Guy Wagner: „Gold trägt viel zur Absicherung der Aktienvolatilität bei“

Fondsmanager Guy Wagner kann man mit Fug und Recht als Urgestein bezeichnen – nicht wegen seines Alters, aber aus vielen anderen Gründen. Einmal ist er bereits seit 1986 als Analyst und Fondsmanager aktiv. Seine Karriere hat sich zudem in einem Haus abgespielt: der Banque de Luxembourg. Darüber hinaus verantwortet er den flexiblen Mischfonds BL Global Flexible EUR seit Auflage im April 2005. Der Mann hat also sehr viel gesehen. Ach ja, der bescheiden, bedacht und leise auftretende Investment-Profi ist auch noch Chief Investment Officer und Managing Director bei Banque de Luxembourg Investments. Wir sprachen mit ihm über die Märkte und wie ein Mischfonds-Manager die Herausforderungen der Aktien- und Anleihenmärkte des Jahres 2022 bewältigen kann.

Herr Wagner, der Vergleich zwischen Anleihen und Aktien fällt in diesem Jahr ernüchternd aus. Gemessen an klassischen Aktienindizes hat der vermeintliche Risikopuffer in Portfolios mehr verloren als die Risikoseite. Was ist los mit Bonds?

Ich will Ihre Frage so beantworten: Wir haben den BL Global Flexibel nach der Tech-Krise gebracht, weil wir nach den Erfahrungen zwischen 2000 und 2003 nicht mehr nur mit festen Risikoprofilen arbeiten wollten. Die haben bei Mischfonds ihre Berechtigung, aber ich wollte die Flexibilität haben, ein gemischtes Portfolio an das jeweilige Marktumfeld anzupassen. Es gibt Umstände, in denen bestimmte Anlageklassen schlicht nicht attraktiv sind, und ich wollte die Freiheit haben, unattraktive Anlageklassen soweit wie möglich zu reduzieren. Aktuell liegt die Anleihequote bei unter fünf Prozent.

Anleihen braucht also kein Mensch.

Moment. Ich hatte nach Beginn der Coronakrise 2020 US-Staatsanleihen bei einem Renditeniveau von unter einem Prozent vollständig verkauft. Jetzt sind die Renditen wieder stark gestiegen, und ich habe ein paar Positionen an 30-jährigen Treasuries aufgebaut. Nach und nach werden Anleihen im Verlauf der Korrektur attraktiver. Aber Sie machen mit Ihrer Bond-Kritik schon einen Punkt: Die sind noch nicht wirklich attraktiv. In den vergangenen Jahren haben Anleihen im Fonds keine große Rolle gespielt – das Gewicht schwankte zwischen null und 15 Prozent, und das wird sich nicht ändern, solange die Zinsen nicht deutlich weiter steigen.

Ist es eine Genugtuung für Sie, dass Anleihen, die Sie vermieden haben, jetzt stark korrigieren? Starre 50:50 Aktien-Renten-Portfolios wie die beliebten Pantoffel-Portfolios verlieren gerade kräftig.

Bereitgestelltes Material:
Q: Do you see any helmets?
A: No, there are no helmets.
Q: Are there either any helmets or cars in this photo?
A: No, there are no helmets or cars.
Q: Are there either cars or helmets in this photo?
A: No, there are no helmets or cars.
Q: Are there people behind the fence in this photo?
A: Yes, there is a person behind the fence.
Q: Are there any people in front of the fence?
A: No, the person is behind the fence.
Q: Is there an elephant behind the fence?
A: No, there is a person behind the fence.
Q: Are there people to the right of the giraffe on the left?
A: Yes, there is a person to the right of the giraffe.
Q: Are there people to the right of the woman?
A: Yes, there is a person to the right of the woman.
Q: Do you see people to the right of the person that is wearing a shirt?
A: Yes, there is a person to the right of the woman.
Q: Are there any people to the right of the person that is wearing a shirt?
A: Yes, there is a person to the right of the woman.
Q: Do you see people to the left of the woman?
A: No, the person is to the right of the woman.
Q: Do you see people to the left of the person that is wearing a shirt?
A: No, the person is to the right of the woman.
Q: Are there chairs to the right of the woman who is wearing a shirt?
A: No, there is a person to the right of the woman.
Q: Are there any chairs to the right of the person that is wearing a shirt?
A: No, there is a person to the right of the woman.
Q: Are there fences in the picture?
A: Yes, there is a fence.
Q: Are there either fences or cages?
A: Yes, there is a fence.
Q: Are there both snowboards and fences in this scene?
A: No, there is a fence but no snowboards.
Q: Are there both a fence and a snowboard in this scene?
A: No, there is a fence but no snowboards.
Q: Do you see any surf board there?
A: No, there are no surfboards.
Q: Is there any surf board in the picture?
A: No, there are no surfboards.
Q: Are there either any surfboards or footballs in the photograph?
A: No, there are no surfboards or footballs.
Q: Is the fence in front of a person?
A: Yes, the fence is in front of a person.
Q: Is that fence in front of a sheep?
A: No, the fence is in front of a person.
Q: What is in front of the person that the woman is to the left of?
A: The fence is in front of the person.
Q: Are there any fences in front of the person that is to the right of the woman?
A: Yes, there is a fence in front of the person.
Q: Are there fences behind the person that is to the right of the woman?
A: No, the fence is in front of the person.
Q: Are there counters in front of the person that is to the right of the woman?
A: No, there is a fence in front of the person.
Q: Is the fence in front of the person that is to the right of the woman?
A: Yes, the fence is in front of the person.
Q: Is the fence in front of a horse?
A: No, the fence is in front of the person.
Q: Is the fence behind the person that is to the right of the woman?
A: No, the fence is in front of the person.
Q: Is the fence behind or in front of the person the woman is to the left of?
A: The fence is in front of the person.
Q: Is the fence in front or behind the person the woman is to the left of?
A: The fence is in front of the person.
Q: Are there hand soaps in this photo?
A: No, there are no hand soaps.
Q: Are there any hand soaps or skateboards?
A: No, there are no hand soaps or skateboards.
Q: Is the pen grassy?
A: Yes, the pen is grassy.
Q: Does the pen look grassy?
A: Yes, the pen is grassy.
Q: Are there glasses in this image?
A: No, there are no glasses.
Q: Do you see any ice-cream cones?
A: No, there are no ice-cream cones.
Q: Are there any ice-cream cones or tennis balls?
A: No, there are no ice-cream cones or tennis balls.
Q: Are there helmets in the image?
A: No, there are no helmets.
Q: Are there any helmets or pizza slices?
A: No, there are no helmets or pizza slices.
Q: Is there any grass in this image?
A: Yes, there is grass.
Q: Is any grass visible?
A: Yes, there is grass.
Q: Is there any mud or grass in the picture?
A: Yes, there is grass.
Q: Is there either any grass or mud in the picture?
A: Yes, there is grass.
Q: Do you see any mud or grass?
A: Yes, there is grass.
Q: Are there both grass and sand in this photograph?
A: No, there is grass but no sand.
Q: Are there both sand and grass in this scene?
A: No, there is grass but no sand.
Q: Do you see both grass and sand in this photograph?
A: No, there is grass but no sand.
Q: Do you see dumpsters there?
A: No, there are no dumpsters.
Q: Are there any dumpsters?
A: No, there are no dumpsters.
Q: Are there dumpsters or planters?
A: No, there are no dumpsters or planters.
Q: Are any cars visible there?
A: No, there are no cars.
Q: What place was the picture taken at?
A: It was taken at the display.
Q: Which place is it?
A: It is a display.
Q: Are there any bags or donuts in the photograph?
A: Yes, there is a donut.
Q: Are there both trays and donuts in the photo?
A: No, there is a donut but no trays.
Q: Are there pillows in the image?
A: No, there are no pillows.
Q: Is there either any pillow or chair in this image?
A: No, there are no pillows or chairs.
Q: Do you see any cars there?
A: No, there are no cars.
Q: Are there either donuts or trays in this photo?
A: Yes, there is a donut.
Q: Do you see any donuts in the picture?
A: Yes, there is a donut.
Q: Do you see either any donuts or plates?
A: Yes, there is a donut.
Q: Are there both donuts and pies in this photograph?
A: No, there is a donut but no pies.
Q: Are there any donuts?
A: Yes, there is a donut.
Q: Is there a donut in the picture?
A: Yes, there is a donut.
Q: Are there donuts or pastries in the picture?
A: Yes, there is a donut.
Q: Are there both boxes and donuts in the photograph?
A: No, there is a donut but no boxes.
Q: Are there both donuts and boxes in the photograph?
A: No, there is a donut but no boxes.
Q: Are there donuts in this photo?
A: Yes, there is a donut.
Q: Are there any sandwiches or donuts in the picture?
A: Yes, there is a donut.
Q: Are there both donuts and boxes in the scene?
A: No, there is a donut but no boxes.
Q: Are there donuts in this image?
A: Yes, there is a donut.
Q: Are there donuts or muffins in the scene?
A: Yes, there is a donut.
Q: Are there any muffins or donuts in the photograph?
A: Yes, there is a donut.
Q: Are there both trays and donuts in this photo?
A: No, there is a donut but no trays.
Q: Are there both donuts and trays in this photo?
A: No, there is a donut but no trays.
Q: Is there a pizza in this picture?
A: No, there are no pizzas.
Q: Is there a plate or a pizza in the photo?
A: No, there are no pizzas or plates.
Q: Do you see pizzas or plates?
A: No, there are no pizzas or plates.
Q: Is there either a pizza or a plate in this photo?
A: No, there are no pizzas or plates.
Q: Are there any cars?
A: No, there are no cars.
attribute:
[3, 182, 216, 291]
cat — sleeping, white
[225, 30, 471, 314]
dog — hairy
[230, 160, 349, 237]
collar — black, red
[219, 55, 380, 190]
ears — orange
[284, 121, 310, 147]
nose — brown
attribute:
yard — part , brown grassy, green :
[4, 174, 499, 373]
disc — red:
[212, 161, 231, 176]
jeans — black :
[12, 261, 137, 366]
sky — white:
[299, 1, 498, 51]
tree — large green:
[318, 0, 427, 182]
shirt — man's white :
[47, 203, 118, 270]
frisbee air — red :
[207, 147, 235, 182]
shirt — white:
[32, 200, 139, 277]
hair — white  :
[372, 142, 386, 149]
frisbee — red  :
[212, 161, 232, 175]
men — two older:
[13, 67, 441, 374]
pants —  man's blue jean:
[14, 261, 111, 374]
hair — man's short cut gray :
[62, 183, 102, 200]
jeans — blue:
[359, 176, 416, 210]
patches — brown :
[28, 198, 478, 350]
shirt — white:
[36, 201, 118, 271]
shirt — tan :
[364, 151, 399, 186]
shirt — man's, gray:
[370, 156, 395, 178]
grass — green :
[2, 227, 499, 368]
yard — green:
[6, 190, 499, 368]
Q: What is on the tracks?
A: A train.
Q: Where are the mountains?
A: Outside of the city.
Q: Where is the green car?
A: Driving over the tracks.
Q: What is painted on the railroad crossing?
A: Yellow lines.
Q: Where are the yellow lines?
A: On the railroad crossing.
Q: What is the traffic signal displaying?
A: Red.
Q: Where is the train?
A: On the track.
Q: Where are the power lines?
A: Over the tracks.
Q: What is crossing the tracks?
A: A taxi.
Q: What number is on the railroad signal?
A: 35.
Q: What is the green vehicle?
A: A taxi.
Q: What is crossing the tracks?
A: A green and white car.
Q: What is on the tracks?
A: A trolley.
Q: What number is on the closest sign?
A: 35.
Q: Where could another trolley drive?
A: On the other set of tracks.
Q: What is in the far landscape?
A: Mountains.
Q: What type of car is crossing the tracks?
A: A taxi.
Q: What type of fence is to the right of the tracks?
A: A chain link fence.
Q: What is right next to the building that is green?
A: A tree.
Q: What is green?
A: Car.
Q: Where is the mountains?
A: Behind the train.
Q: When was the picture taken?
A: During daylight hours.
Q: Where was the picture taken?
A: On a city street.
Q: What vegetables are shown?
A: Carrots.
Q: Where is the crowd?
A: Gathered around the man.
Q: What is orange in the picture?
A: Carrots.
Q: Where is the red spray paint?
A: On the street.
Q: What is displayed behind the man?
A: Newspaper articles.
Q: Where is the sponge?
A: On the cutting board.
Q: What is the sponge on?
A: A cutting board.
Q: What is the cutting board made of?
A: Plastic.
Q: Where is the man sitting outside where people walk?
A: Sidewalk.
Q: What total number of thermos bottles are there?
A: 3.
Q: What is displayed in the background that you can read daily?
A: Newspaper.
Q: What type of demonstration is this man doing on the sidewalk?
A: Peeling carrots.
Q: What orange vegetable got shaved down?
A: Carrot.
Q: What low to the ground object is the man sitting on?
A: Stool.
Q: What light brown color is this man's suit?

Aufgabenziel: Gib aus dem Interview mit Guy Wagner den Abschnitt von „Ich will Ihre“ bis „unter fünf Prozent.“ erneut wieder. Ersetze dabei „Tech-Krise“ durch „Dotcom-Krise“.

Lösung:
Ich will Ihre Frage so beantworten: Wir haben den BL Global Flexibel nach der Dotcom-Krise gebracht, weil wir nach den Erfahrungen zwischen 2000 und 2003 nicht mehr nur mit festen Risikoprofilen arbeiten wollten. Die haben bei Mischfonds ihre Berechtigung, aber ich wollte die Flexibilität haben, ein gemischtes Portfolio an das jeweilige Marktumfeld anzupassen. Es gibt Umstände, in denen bestimmte Anlageklassen schlicht nicht attraktiv sind, und ich wollte die Freiheit haben, unattraktive Anlageklassen soweit wie möglich zu reduzieren. Aktuell liegt die Anleihequote bei unter fünf Prozent.